Although Ferreri acknowledges the cool factor and sexiness of soccer players as examples of today’s masculinity, he is conversely convinced that “endorsing the whole team, which is a fragmented entity, dilutes the message.”
“If you want to immediately give the audience an idea of the prototype of customer you’re trying to engage, you need to make things easier. The more easily you identify your brand with a standard of masculinity and therefore lifestyle, the more effective the message is,” Ferreri contended. One such example can be seen in Philipp Plein’s decision to name Argentinian-born Inter player Mauro Icardi as one of the brand’s ambassadors, as well as in fast-fashion retailer H&M debuting an intimates capsule collection designed by David Beckham. As a tool to enhance the brand’s positioning, luxury labels should “bank on teams or single players that the audience can relate to emotionally,” Bogianchino said.
Becoming providers of the teams’ off-the-field uniforms or endorsing celebrity players may enhance visibility, but evolving it into a merchandising asset in the form of dedicated co-branded capsule collections is what fashion players are currently banking on.
To this end, while Boss made the off-the-field suits it created for AC Roma available in all its stores, the tie is exclusive to the Rome flagship. Diesel, which last October announced it renewed its partnership with AC Milan for the third year, has exploited the liaison by launching a co-branded capsule collection of 10 pieces. The range, including jackets, sweaters and a polo shirt, as well as accessories, is almost identical to the off-field uniforms worn by the players, with the exception of the AC Milan official emblem. “We want fans to feel like they’re part of the soccer team, hence we aligned the two collections,” said Andrea Rosso, creative director of Diesel Licenses and Renzo Rosso’s eldest son.
Accessories, a significant sales booster and often positioned at an entry-level price, are almost always part of co-branded capsules, representing target purchases for non-fashion-savvy customers. “Customers don’t necessarily convert to the [brand’s] core business but respond to those several merchandising iterations,” contended Saviolo.
For instance, Paul Smith, which first outfitted Manchester United in 2008 and most recently during the FA Cup final against Chelsea, unveiled last November a new collaborative effort. Celebrating the team’s iconography, the designer created photographic prints of vintage scarfs and rosettes to embellish a range of accessories, including cardholders, a beauty case, a wallet, cuff links and a tie, among other items.

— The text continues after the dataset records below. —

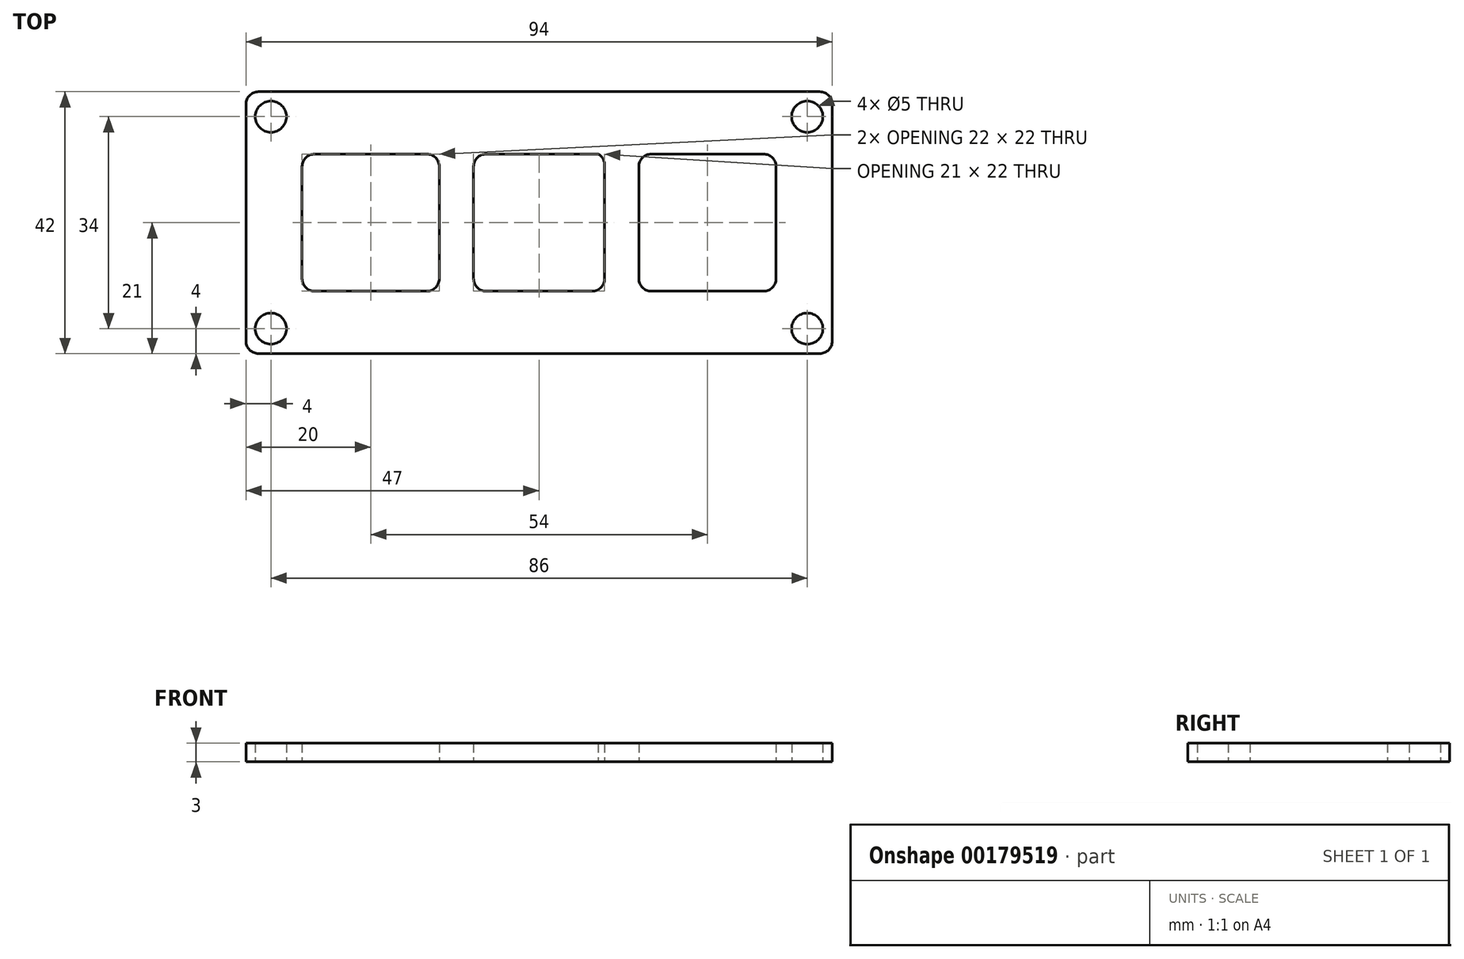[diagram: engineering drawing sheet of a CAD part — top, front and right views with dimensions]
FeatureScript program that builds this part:
annotation { "Feature Type Name" : "Feature", "Feature Type Description" : "" }
export const myFeature = defineFeature(function(context is Context, id is Id, definition is map)
    precondition{}
    {
        {
            var Q0;
            Q0=qCreatedBy(makeId("Top.planeOp"),FACE);
            var sketch = newSketch(context, id + "F0", { "sketchPlane" : qUnion([Q0])});
            skLineSegment(sketch, "E0.bottom", {"start": v(47, 0) * mm, "end": v(-43, 0) * mm});
            skLineSegment(sketch, "E0.top", {"start": v(47, 42) * mm, "end": v(-43, 42) * mm});
            skLineSegment(sketch, "E0.left", {"start": v(49, 2) * mm, "end": v(49, 40) * mm});
            skLineSegment(sketch, "E0.right", {"start": v(-45, 2) * mm, "end": v(-45, 40) * mm});
            skLineSegment(sketch, "E1.bottom", {"start": v(-34, 32) * mm, "end": v(-16, 32) * mm});
            skLineSegment(sketch, "E1.top", {"start": v(-34, 10) * mm, "end": v(-16, 10) * mm});
            skLineSegment(sketch, "E1.left", {"start": v(-36, 30) * mm, "end": v(-36, 12) * mm});
            skLineSegment(sketch, "E1.right", {"start": v(-14, 30) * mm, "end": v(-14, 12) * mm});
            skLineSegment(sketch, "E2.bottom", {"start": v(20, 32) * mm, "end": v(38, 32) * mm});
            skLineSegment(sketch, "E2.top", {"start": v(20, 10) * mm, "end": v(38, 10) * mm});
            skLineSegment(sketch, "E2.left", {"start": v(18, 30) * mm, "end": v(18, 12) * mm});
            skLineSegment(sketch, "E2.right", {"start": v(40, 30) * mm, "end": v(40, 12) * mm});
            skLineSegment(sketch, "E3.left", {"start": v(-10.4, -34.5) * mm, "end": v(-10.4, -34.5) * mm});
            skLineSegment(sketch, "E3.right", {"start": v(9.6, -34.5) * mm, "end": v(9.6, -34.5) * mm});
            skPoint(sketch, "E4.visualSharp", {"position": v(-45, 42) * mm});
            skArc(sketch, "E4.filletArc", {"start": v(-43, 42) * mm, "mid": v(-44.41, 41.41) * mm, "end": v(-45, 40) * mm});
            skPoint(sketch, "E5.visualSharp", {"position": v(49, 42) * mm});
            skArc(sketch, "E5.filletArc", {"start": v(49, 40) * mm, "mid": v(48.41, 41.41) * mm, "end": v(47, 42) * mm});
            skPoint(sketch, "E6.visualSharp", {"position": v(49, 0) * mm});
            skArc(sketch, "E6.filletArc", {"start": v(47, 0) * mm, "mid": v(48.41, 0.59) * mm, "end": v(49, 2) * mm});
            skPoint(sketch, "E7.visualSharp", {"position": v(-45, 0) * mm});
            skArc(sketch, "E7.filletArc", {"start": v(-45, 2) * mm, "mid": v(-44.41, 0.59) * mm, "end": v(-43, 0) * mm});
            skPoint(sketch, "E8.visualSharp", {"position": v(40, 31) * mm});
            skArc(sketch, "E8.filletArc", {"start": v(40, 30) * mm, "mid": v(39.41, 31.41) * mm, "end": v(38, 32) * mm});
            skPoint(sketch, "E9.visualSharp", {"position": v(40, 10) * mm});
            skArc(sketch, "E9.filletArc", {"start": v(38, 10) * mm, "mid": v(39.41, 10.59) * mm, "end": v(40, 12) * mm});
            skPoint(sketch, "E10.visualSharp", {"position": v(18, 10) * mm});
            skArc(sketch, "E10.filletArc", {"start": v(18, 12) * mm, "mid": v(18.59, 10.59) * mm, "end": v(20, 10) * mm});
            skPoint(sketch, "E11.visualSharp", {"position": v(18, 32) * mm});
            skArc(sketch, "E11.filletArc", {"start": v(20, 32) * mm, "mid": v(18.59, 31.41) * mm, "end": v(18, 30) * mm});
            skPoint(sketch, "E12.visualSharp", {"position": v(-37, 32) * mm});
            skArc(sketch, "E12.filletArc", {"start": v(-34, 32) * mm, "mid": v(-35.41, 31.41) * mm, "end": v(-36, 30) * mm});
            skPoint(sketch, "E13.visualSharp", {"position": v(-36, 10) * mm});
            skArc(sketch, "E13.filletArc", {"start": v(-36, 12) * mm, "mid": v(-35.41, 10.59) * mm, "end": v(-34, 10) * mm});
            skPoint(sketch, "E14.visualSharp", {"position": v(-14, 10) * mm});
            skArc(sketch, "E14.filletArc", {"start": v(-16, 10) * mm, "mid": v(-14.59, 10.59) * mm, "end": v(-14, 12) * mm});
            skPoint(sketch, "E15.visualSharp", {"position": v(-14, 32) * mm});
            skArc(sketch, "E15.filletArc", {"start": v(-14, 30) * mm, "mid": v(-14.59, 31.41) * mm, "end": v(-16, 32) * mm});
            skCircle(sketch, "E16", {"center": v(-41, 4) * mm, "radius": 2.5 * mm});
            skCircle(sketch, "E17", {"center": v(45, 4) * mm, "radius": 2.5 * mm});
            skCircle(sketch, "E18", {"center": v(45, 38) * mm, "radius": 2.5 * mm});
            skCircle(sketch, "E19", {"center": v(-41, 38) * mm, "radius": 2.5 * mm});
            skLineSegment(sketch, "E20.bottom", {"start": v(-6.5, 32) * mm, "end": v(11.5, 32) * mm});
            skLineSegment(sketch, "E20.top", {"start": v(-6.5, 10) * mm, "end": v(10.5, 10) * mm});
            skLineSegment(sketch, "E20.left", {"start": v(-8.5, 30) * mm, "end": v(-8.5, 12) * mm});
            skLineSegment(sketch, "E20.right", {"start": v(12.5, 30.27) * mm, "end": v(12.5, 12) * mm});
            skPoint(sketch, "E21.visualSharp", {"position": v(-8.5, 32) * mm});
            skArc(sketch, "E21.filletArc", {"start": v(-6.5, 32) * mm, "mid": v(-7.91, 31.41) * mm, "end": v(-8.5, 30) * mm});
            skPoint(sketch, "E22.visualSharp", {"position": v(-8.5, 10) * mm});
            skArc(sketch, "E22.filletArc", {"start": v(-8.5, 12) * mm, "mid": v(-7.91, 10.59) * mm, "end": v(-6.5, 10) * mm});
            skPoint(sketch, "E23.visualSharp", {"position": v(12.5, 10) * mm});
            skArc(sketch, "E23.filletArc", {"start": v(10.5, 10) * mm, "mid": v(11.91, 10.59) * mm, "end": v(12.5, 12) * mm});
            skPoint(sketch, "E24.visualSharp", {"position": v(12.5, 31) * mm});
            skArc(sketch, "E24.filletArc", {"start": v(12.5, 30.27) * mm, "mid": v(12.23, 31.27) * mm, "end": v(11.5, 32) * mm});
            skSolve(sketch);
        }
        {
            var Q0;
            Q0=makeQuery(id+"F0.imprint","IMPRINT",FACE,{"disambiguationData":[TD([[makeQuery(id+"F0.imprint","IMPRINT",EDGE,{"derivedFrom":sQuery(id+"F0.wireOp",EDGE,"E0.bottom")}),-1.0]])]});
            extrude(context, id + "F1", {"entities" : qUnion([Q0]), "depth" : 3 * mm});
        }
    });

Also Piquadro, the Italian accessories brand listed on Milan’s stock exchange, has partnered with soccer team AC Milan to become, for the first time this season, the team’s official tech travel partner. A high-tech equipped backpack, a trolley and a beauty-case provided to the players are also available at the brand’s flagships. The strategy is sometimes pushed further with in-store meet-and-greet events and brands renting lounges at the stadium. On Thanksgiving, Brooks Brothers hosted an event at its Milan flagship with selected clients meeting Inter players.
Although fashion — like any other industry — plays on a global scale today, Golizia contended that such partnerships can often “establish and strengthen the bond with local communities.” To wit, Dsquared2 announced it was providing the off-the-field, pre-match uniforms for the Manchester City soccer team in 2016, on the heels of the opening in 2015 of the brand’s then-largest store and first in the U.K. in London’s Mayfair, signaling a push in the country. Similarly, Japanese streetwear label A Bathing Ape teamed with Paris Saint-Germain on a capsule collection launched on Dec. 1 to mark the brand’s Paris store first anniversary. Even a pure women’s wear label such as Manish Arora created a few pieces splashing the portraits of the Parisian team’s soccer stars Kylian Mbappé and Neymar onto the clothing.